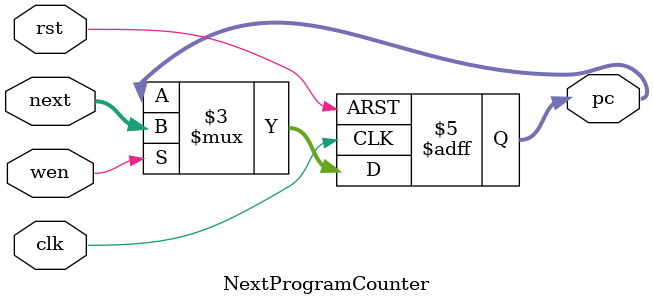
<source format=sv>
module NextProgramCounter(
    input logic clk,
    input logic rst,
    input logic wen,
    input logic [31: 0] next,
    output logic [31: 0] pc = 0
);
    
    always_ff @(posedge clk, posedge rst) begin
        if(rst) begin
            pc <= 0;
        end
        else if (wen) begin
            pc <= next;
        end
    end
endmodule

</source>
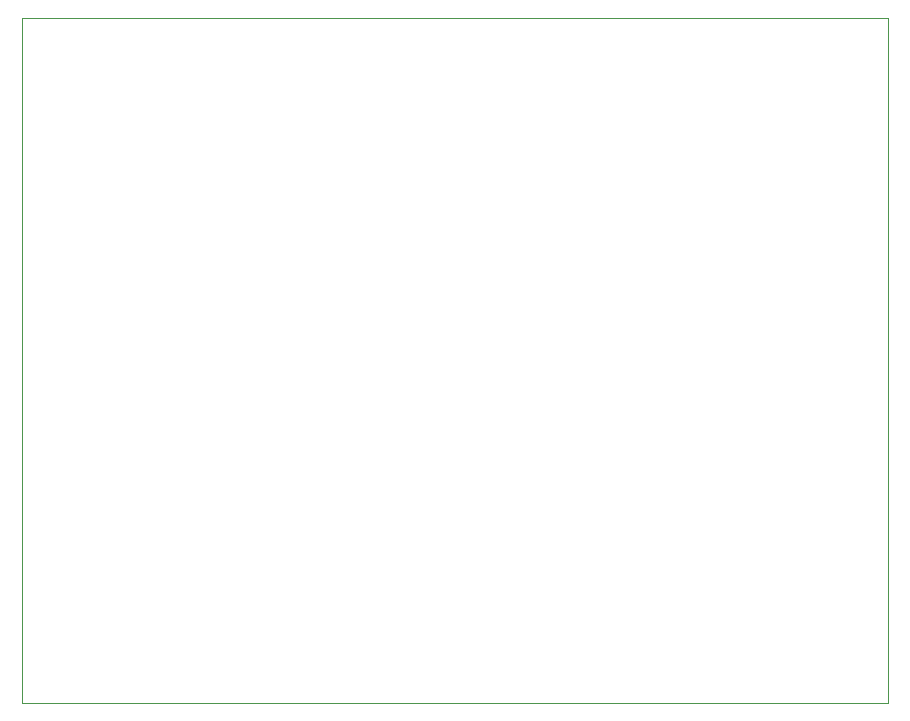
<source format=gbr>
%TF.GenerationSoftware,KiCad,Pcbnew,8.0.4*%
%TF.CreationDate,2025-01-29T09:39:19+01:00*%
%TF.ProjectId,DA_Sender,44415f53-656e-4646-9572-2e6b69636164,rev?*%
%TF.SameCoordinates,Original*%
%TF.FileFunction,Profile,NP*%
%FSLAX46Y46*%
G04 Gerber Fmt 4.6, Leading zero omitted, Abs format (unit mm)*
G04 Created by KiCad (PCBNEW 8.0.4) date 2025-01-29 09:39:19*
%MOMM*%
%LPD*%
G01*
G04 APERTURE LIST*
%TA.AperFunction,Profile*%
%ADD10C,0.100000*%
%TD*%
G04 APERTURE END LIST*
D10*
X112366112Y-68586080D02*
X185634537Y-68586080D01*
X185634537Y-126614505D01*
X112366112Y-126614505D01*
X112366112Y-68586080D01*
M02*

</source>
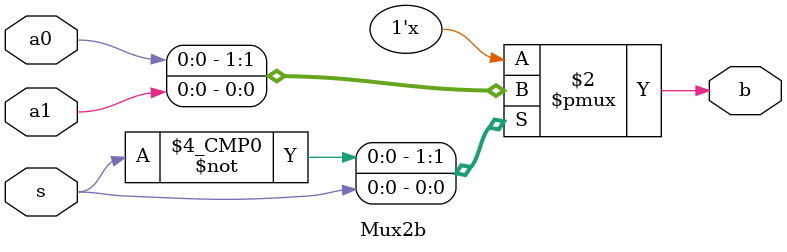
<source format=v>
module Mux2b(a1, a0, s, b);
  parameter n = 1; // width

  input [n-1:0] a1, a0;
  input s;
  output reg [n-1:0] b;

  // always block for choosing output based on select
  always @(*) begin
    case (s)
      1'b0: b = a0;
      1'b1: b = a1;
      default: b = {n{1'bx}};
    endcase
  end
endmodule
</source>
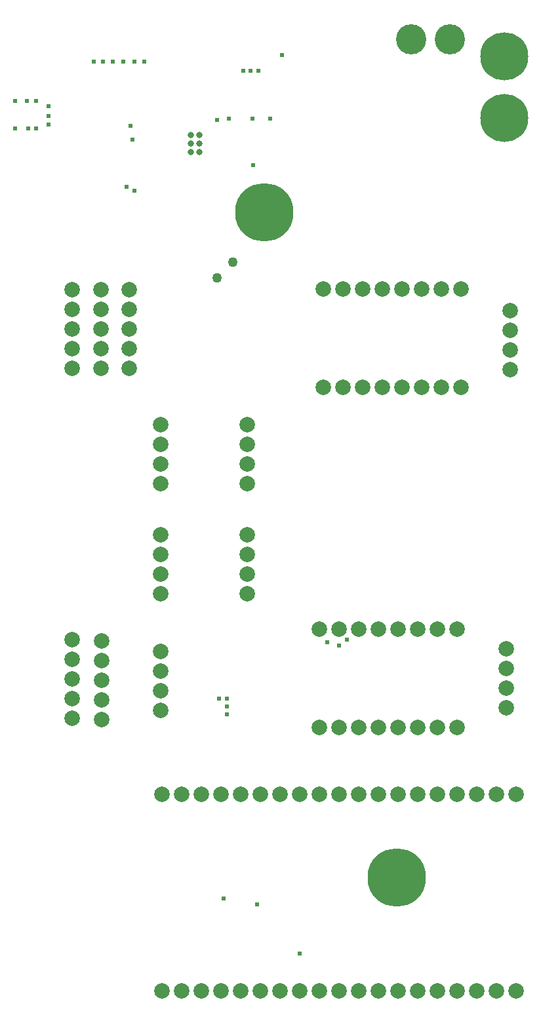
<source format=gbr>
%TF.GenerationSoftware,Altium Limited,Altium Designer,23.0.1 (38)*%
G04 Layer_Color=16711935*
%FSLAX45Y45*%
%MOMM*%
%TF.SameCoordinates,0946520A-43BC-435E-BA57-7B8340C501A0*%
%TF.FilePolarity,Negative*%
%TF.FileFunction,Soldermask,Bot*%
%TF.Part,Single*%
G01*
G75*
%TA.AperFunction,ViaPad*%
%ADD40C,0.60960*%
%ADD42C,1.27000*%
%TA.AperFunction,ComponentPad*%
%ADD58C,2.00320*%
%ADD59C,7.54000*%
%ADD60C,6.20320*%
%ADD61C,3.90640*%
%TA.AperFunction,ViaPad*%
%ADD62C,0.81280*%
D40*
X2921000Y11569700D02*
D03*
X2768600Y11557000D02*
D03*
X3225800Y11569700D02*
D03*
X3454400D02*
D03*
X3835400Y787400D02*
D03*
X3289300Y1422400D02*
D03*
X2857500Y1498600D02*
D03*
X1701800Y10642600D02*
D03*
X4445000Y4838700D02*
D03*
X4193308Y4812130D02*
D03*
X4343400Y4762500D02*
D03*
X2794000Y4076700D02*
D03*
X2895600Y3873500D02*
D03*
Y3975100D02*
D03*
Y4076700D02*
D03*
X3606800Y12395200D02*
D03*
X3238500Y10972800D02*
D03*
X1676400Y11303000D02*
D03*
X1600200Y10693400D02*
D03*
X596900Y11493500D02*
D03*
Y11607800D02*
D03*
Y11734800D02*
D03*
X165100Y11442700D02*
D03*
X330200D02*
D03*
X431800D02*
D03*
Y11798300D02*
D03*
X317500D02*
D03*
X165100D02*
D03*
X1828800Y12306300D02*
D03*
X1701800D02*
D03*
X1562100D02*
D03*
X1422400D02*
D03*
X1295400D02*
D03*
X1181100D02*
D03*
X3302000Y12192000D02*
D03*
X3200400D02*
D03*
X3111500D02*
D03*
X1651000Y11480800D02*
D03*
D42*
X2974998Y9721595D02*
D03*
X2771798Y9518395D02*
D03*
D58*
X901700Y8343900D02*
D03*
X4089400Y304800D02*
D03*
X901700Y8851900D02*
D03*
X3835400Y304800D02*
D03*
X901700Y9359900D02*
D03*
X4597400Y304800D02*
D03*
X901700Y8597900D02*
D03*
Y9105900D02*
D03*
X2044700Y6858000D02*
D03*
Y7112000D02*
D03*
Y7366000D02*
D03*
Y7620000D02*
D03*
X3162300Y6858000D02*
D03*
Y7112000D02*
D03*
Y7366000D02*
D03*
Y7620000D02*
D03*
Y5435600D02*
D03*
Y5689600D02*
D03*
Y5943600D02*
D03*
Y6197600D02*
D03*
X6629400Y304800D02*
D03*
X6375400Y304800D02*
D03*
X6121400D02*
D03*
X5867400D02*
D03*
X5613400D02*
D03*
X5359400Y304800D02*
D03*
X5105400Y304800D02*
D03*
X4851400D02*
D03*
X4343400Y304800D02*
D03*
X3581400Y304800D02*
D03*
X3327400D02*
D03*
X3073400Y304800D02*
D03*
X2819400Y304800D02*
D03*
X2565400D02*
D03*
X2311400D02*
D03*
X2057400Y304800D02*
D03*
Y2844799D02*
D03*
X2311400Y2844800D02*
D03*
X2565400D02*
D03*
X2819400D02*
D03*
X3073400Y2844799D02*
D03*
X3327400Y2844800D02*
D03*
X3581400D02*
D03*
X3835400D02*
D03*
X4089400D02*
D03*
X4343400Y2844799D02*
D03*
X4597400Y2844800D02*
D03*
X4851400D02*
D03*
X5105400D02*
D03*
X5359400Y2844799D02*
D03*
X5613400Y2844800D02*
D03*
X5867400D02*
D03*
X6121400D02*
D03*
X6375400D02*
D03*
X6629400Y2844799D02*
D03*
X2044700Y6197600D02*
D03*
Y5943600D02*
D03*
Y5689600D02*
D03*
Y5435600D02*
D03*
X1638300Y9359900D02*
D03*
Y8343900D02*
D03*
Y8597900D02*
D03*
Y8851900D02*
D03*
Y9105900D02*
D03*
X2044700Y3924300D02*
D03*
Y4178300D02*
D03*
Y4432300D02*
D03*
Y4686300D02*
D03*
X6553200Y9093200D02*
D03*
Y8839199D02*
D03*
Y8585200D02*
D03*
Y8331200D02*
D03*
X6502400Y4724400D02*
D03*
Y4470400D02*
D03*
Y4216400D02*
D03*
Y3962400D02*
D03*
X1282700Y4572000D02*
D03*
Y4318000D02*
D03*
Y4064000D02*
D03*
Y3810000D02*
D03*
Y4826000D02*
D03*
X1270000Y9105900D02*
D03*
Y8851900D02*
D03*
Y8597900D02*
D03*
Y8343900D02*
D03*
Y9359900D02*
D03*
X901700Y4076700D02*
D03*
Y4330700D02*
D03*
Y4584700D02*
D03*
Y4838700D02*
D03*
Y3822700D02*
D03*
X4140200Y9372600D02*
D03*
X4394200D02*
D03*
X4648200D02*
D03*
X4902200D02*
D03*
X5156200D02*
D03*
X5410200D02*
D03*
X5664200D02*
D03*
X5918200D02*
D03*
Y8102600D02*
D03*
X5664200Y8102600D02*
D03*
X5410200Y8102600D02*
D03*
X5156200D02*
D03*
X4902200D02*
D03*
X4648200Y8102600D02*
D03*
X4394200Y8102600D02*
D03*
X4140200D02*
D03*
X4089400Y3708400D02*
D03*
X4343400D02*
D03*
X4597400D02*
D03*
X4851400D02*
D03*
X5105400D02*
D03*
X5359400D02*
D03*
X5613400D02*
D03*
X5867400D02*
D03*
Y4978400D02*
D03*
X5613400D02*
D03*
X5359399Y4978400D02*
D03*
X5105400D02*
D03*
X4851400Y4978400D02*
D03*
X4597400D02*
D03*
X4343400Y4978400D02*
D03*
X4089400D02*
D03*
D59*
X5092700Y1765300D02*
D03*
X3378200Y10363200D02*
D03*
D60*
X6477000Y11582400D02*
D03*
Y12382400D02*
D03*
D61*
X5778500Y12598400D02*
D03*
X5278500D02*
D03*
D62*
X2428400Y11362200D02*
D03*
X2538401Y11362200D02*
D03*
X2428400Y11252200D02*
D03*
X2538400D02*
D03*
X2428400Y11142200D02*
D03*
X2538400D02*
D03*
%TF.MD5,207562880ca50cc906cbaa052df89199*%
M02*

</source>
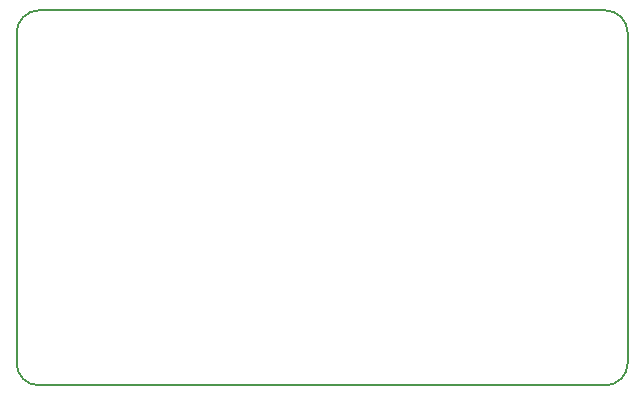
<source format=gm1>
%TF.GenerationSoftware,KiCad,Pcbnew,9.0.6*%
%TF.CreationDate,2025-11-13T00:04:28-05:00*%
%TF.ProjectId,mask-board,6d61736b-2d62-46f6-9172-642e6b696361,rev?*%
%TF.SameCoordinates,Original*%
%TF.FileFunction,Profile,NP*%
%FSLAX46Y46*%
G04 Gerber Fmt 4.6, Leading zero omitted, Abs format (unit mm)*
G04 Created by KiCad (PCBNEW 9.0.6) date 2025-11-13 00:04:28*
%MOMM*%
%LPD*%
G01*
G04 APERTURE LIST*
%TA.AperFunction,Profile*%
%ADD10C,0.200000*%
%TD*%
G04 APERTURE END LIST*
D10*
X170497500Y-76200000D02*
G75*
G02*
X172402500Y-78105000I0J-1905000D01*
G01*
X170497500Y-76200000D02*
X122555000Y-76200000D01*
X172402500Y-106045000D02*
G75*
G02*
X170497500Y-107950000I-1905000J0D01*
G01*
X120650000Y-106045000D02*
X120650000Y-78105000D01*
X122555000Y-107950000D02*
G75*
G02*
X120650000Y-106045000I0J1905000D01*
G01*
X172402500Y-106045000D02*
X172402500Y-78105000D01*
X120650000Y-78105000D02*
G75*
G02*
X122555000Y-76200000I1905000J0D01*
G01*
X170497500Y-107950000D02*
X122555000Y-107950000D01*
M02*

</source>
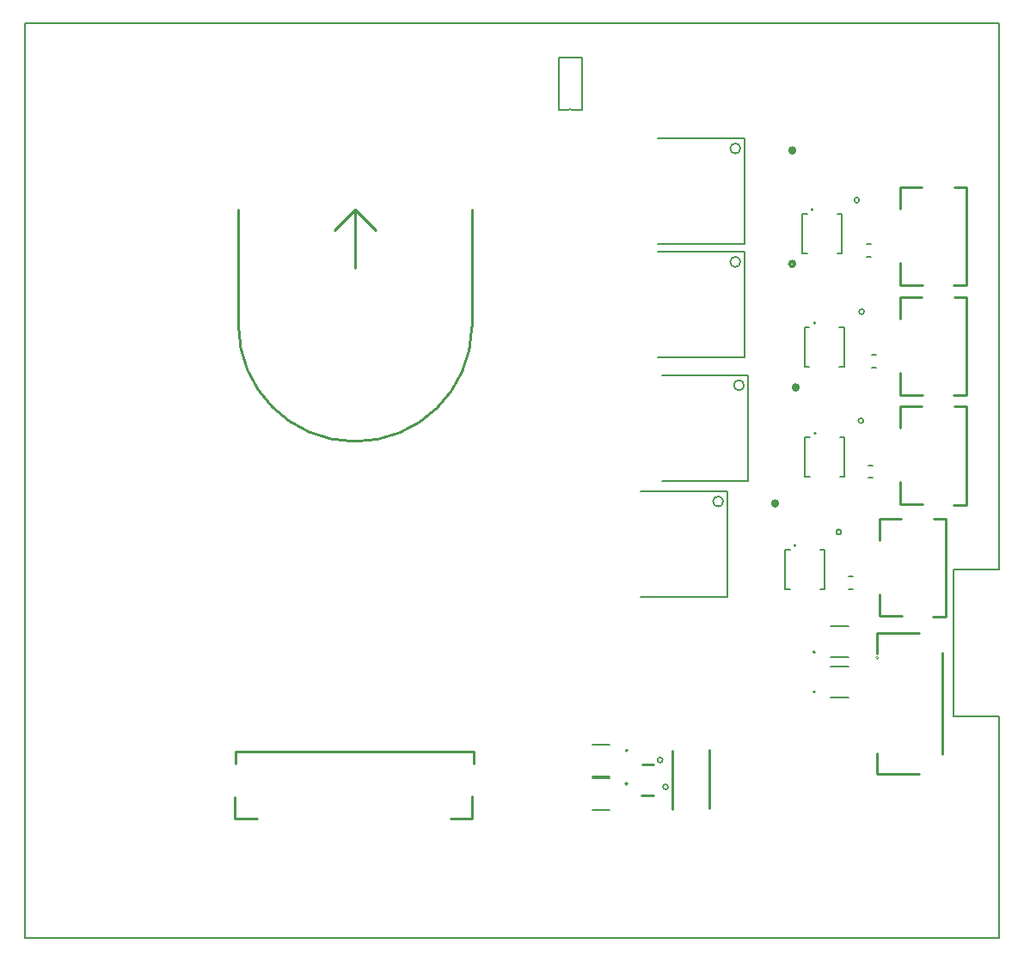
<source format=gbo>
G04*
G04 #@! TF.GenerationSoftware,Altium Limited,Altium Designer,18.1.9 (240)*
G04*
G04 Layer_Color=32896*
%FSLAX44Y44*%
%MOMM*%
G71*
G01*
G75*
%ADD11C,0.2000*%
%ADD12C,0.0000*%
%ADD13C,0.2540*%
%ADD14C,0.1524*%
%ADD15C,0.3000*%
%ADD17C,0.1270*%
%ADD20C,0.1520*%
D11*
X821500Y727620D02*
G03*
X821500Y727620I-2500J0D01*
G01*
X778240Y242960D02*
G03*
X778240Y242960I-1000J0D01*
G01*
X777920Y282120D02*
G03*
X777920Y282120I-1000J0D01*
G01*
X825460Y510209D02*
G03*
X825460Y510209I-2500J0D01*
G01*
X803700Y400532D02*
G03*
X803700Y400532I-2500J0D01*
G01*
X826220Y617710D02*
G03*
X826220Y617710I-2500J0D01*
G01*
X538465Y816233D02*
G03*
X535215Y816233I-1625J0D01*
G01*
X627761Y175768D02*
G03*
X627761Y175768I-2500J0D01*
G01*
X593050Y152240D02*
G03*
X593050Y152240I-1000J0D01*
G01*
Y185180D02*
G03*
X593050Y185180I-1000J0D01*
G01*
X633198Y149264D02*
G03*
X633198Y149264I-2500J0D01*
G01*
X525190Y816233D02*
X535215D01*
X538465D02*
X548490D01*
Y868233D01*
X525190D02*
X548490D01*
X525190Y816233D02*
Y868233D01*
X810800Y344270D02*
X814800D01*
X810800Y356770D02*
X814800D01*
X830760Y453806D02*
X834760D01*
X830760Y466306D02*
X834760D01*
X828580Y671930D02*
X832580D01*
X828580Y684430D02*
X832580D01*
X833660Y562710D02*
X837660D01*
X833660Y575210D02*
X837660D01*
D12*
X840560Y276470D02*
G03*
X840560Y276470I-1500J0D01*
G01*
D13*
X209986Y604774D02*
G03*
X439999Y602933I115014J0D01*
G01*
X304680Y697613D02*
X325000Y717933D01*
X325001D02*
X345320Y697614D01*
X325001Y660654D02*
Y717933D01*
X440001Y602933D02*
Y717933D01*
X210001Y602933D02*
Y717933D01*
X838450Y300600D02*
X880360D01*
X838450Y280280D02*
Y300600D01*
Y162170D02*
X880360D01*
X838450D02*
Y182490D01*
X903220Y181920D02*
Y281550D01*
X206946Y184428D02*
X441578D01*
Y172196D02*
Y184428D01*
X206946Y172578D02*
Y184428D01*
X206692Y117650D02*
X227964D01*
X206692D02*
Y138922D01*
X440244Y118158D02*
Y140066D01*
X418464Y118158D02*
X440244D01*
X607481Y171450D02*
X618831D01*
X607227Y140970D02*
X618527D01*
X674146Y128182D02*
Y185586D01*
X637301Y127674D02*
Y185078D01*
X841502Y317486D02*
Y339266D01*
Y317486D02*
X863410D01*
X841502Y413942D02*
X862774D01*
X841502Y392670D02*
Y413942D01*
X894652D02*
X906502D01*
X894270Y317232D02*
X906502D01*
Y413942D01*
X861822Y643736D02*
Y665516D01*
Y643736D02*
X883730D01*
X861822Y740192D02*
X883094D01*
X861822Y718920D02*
Y740192D01*
X914972D02*
X926822D01*
X914590Y643482D02*
X926822D01*
Y740192D01*
X861822Y535726D02*
Y557506D01*
Y535726D02*
X883730D01*
X861822Y632182D02*
X883094D01*
X861822Y610910D02*
Y632182D01*
X914972D02*
X926822D01*
X914590Y535472D02*
X926822D01*
Y632182D01*
X861822Y427743D02*
Y449523D01*
Y427743D02*
X883730D01*
X861822Y524199D02*
X883094D01*
X861822Y502927D02*
Y524199D01*
X914972D02*
X926822D01*
X914590Y427489D02*
X926822D01*
Y524199D01*
D14*
X758802Y387382D02*
G03*
X758802Y387382I-762J0D01*
G01*
X778412Y497892D02*
G03*
X778412Y497892I-762J0D01*
G01*
X775783Y718312D02*
G03*
X775783Y718312I-762J0D01*
G01*
X778112Y606552D02*
G03*
X778112Y606552I-762J0D01*
G01*
X787348Y344202D02*
Y383318D01*
X782655Y344202D02*
X787348D01*
X748232D02*
Y383318D01*
X752925D01*
X782655D02*
X787348D01*
X748232Y344202D02*
X752925D01*
X806958Y454712D02*
Y493828D01*
X802265Y454712D02*
X806958D01*
X767842D02*
Y493828D01*
X772535D01*
X802265D02*
X806958D01*
X767842Y454712D02*
X772535D01*
X804329Y675132D02*
Y714248D01*
X799635Y675132D02*
X804329D01*
X765213D02*
Y714248D01*
X769906D01*
X799635D02*
X804329D01*
X765213Y675132D02*
X769906D01*
X806658Y563372D02*
Y602488D01*
X801965Y563372D02*
X806658D01*
X767542D02*
Y602488D01*
X772235D01*
X801965D02*
X806658D01*
X767542Y563372D02*
X772235D01*
D15*
X740847Y428620D02*
G03*
X740847Y428620I-2500J0D01*
G01*
X757800Y776600D02*
G03*
X757800Y776600I-2500J0D01*
G01*
Y664768D02*
G03*
X757800Y664768I-2500J0D01*
G01*
X761360Y543109D02*
G03*
X761360Y543109I-2500J0D01*
G01*
D17*
X687347Y430620D02*
G03*
X687347Y430620I-5000J0D01*
G01*
X704300Y778600D02*
G03*
X704300Y778600I-5000J0D01*
G01*
Y666768D02*
G03*
X704300Y666768I-5000J0D01*
G01*
X707860Y545109D02*
G03*
X707860Y545109I-5000J0D01*
G01*
X793440Y237660D02*
X811040D01*
X793440Y268260D02*
X811040D01*
X793120Y276820D02*
X810720D01*
X793120Y307420D02*
X810720D01*
X691397Y336520D02*
Y440720D01*
X606348Y336520D02*
X691397D01*
X606348Y440720D02*
X691397D01*
X708350Y684500D02*
Y788700D01*
X623300Y684500D02*
X708350D01*
X623300Y788700D02*
X708350D01*
Y572668D02*
Y676868D01*
X623300Y572668D02*
X708350D01*
X623300Y676868D02*
X708350D01*
X711910Y451009D02*
Y555209D01*
X626860Y451009D02*
X711910D01*
X626860Y555209D02*
X711910D01*
X558250Y157940D02*
X575850D01*
X558250Y126540D02*
X575850D01*
X558250Y190880D02*
X575850D01*
X558250Y159480D02*
X575850D01*
D20*
X958850Y363220D02*
Y901700D01*
X0D02*
X958850D01*
X0Y0D02*
Y901700D01*
Y0D02*
X958850D01*
Y218440D01*
X914400D02*
X958850D01*
X914400D02*
Y363220D01*
X958850D01*
M02*

</source>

——————————

**Exercise goal**
Could you retype exactly the lines above, starting at the line that contains "X525190D02*" and ending at the line that contains "X833660Y575210D02*", and nothing more?

**Written answer**
X525190D02*
X548490D01*
X525190Y816233D02*
Y868233D01*
X810800Y344270D02*
X814800D01*
X810800Y356770D02*
X814800D01*
X830760Y453806D02*
X834760D01*
X830760Y466306D02*
X834760D01*
X828580Y671930D02*
X832580D01*
X828580Y684430D02*
X832580D01*
X833660Y562710D02*
X837660D01*
X833660Y575210D02*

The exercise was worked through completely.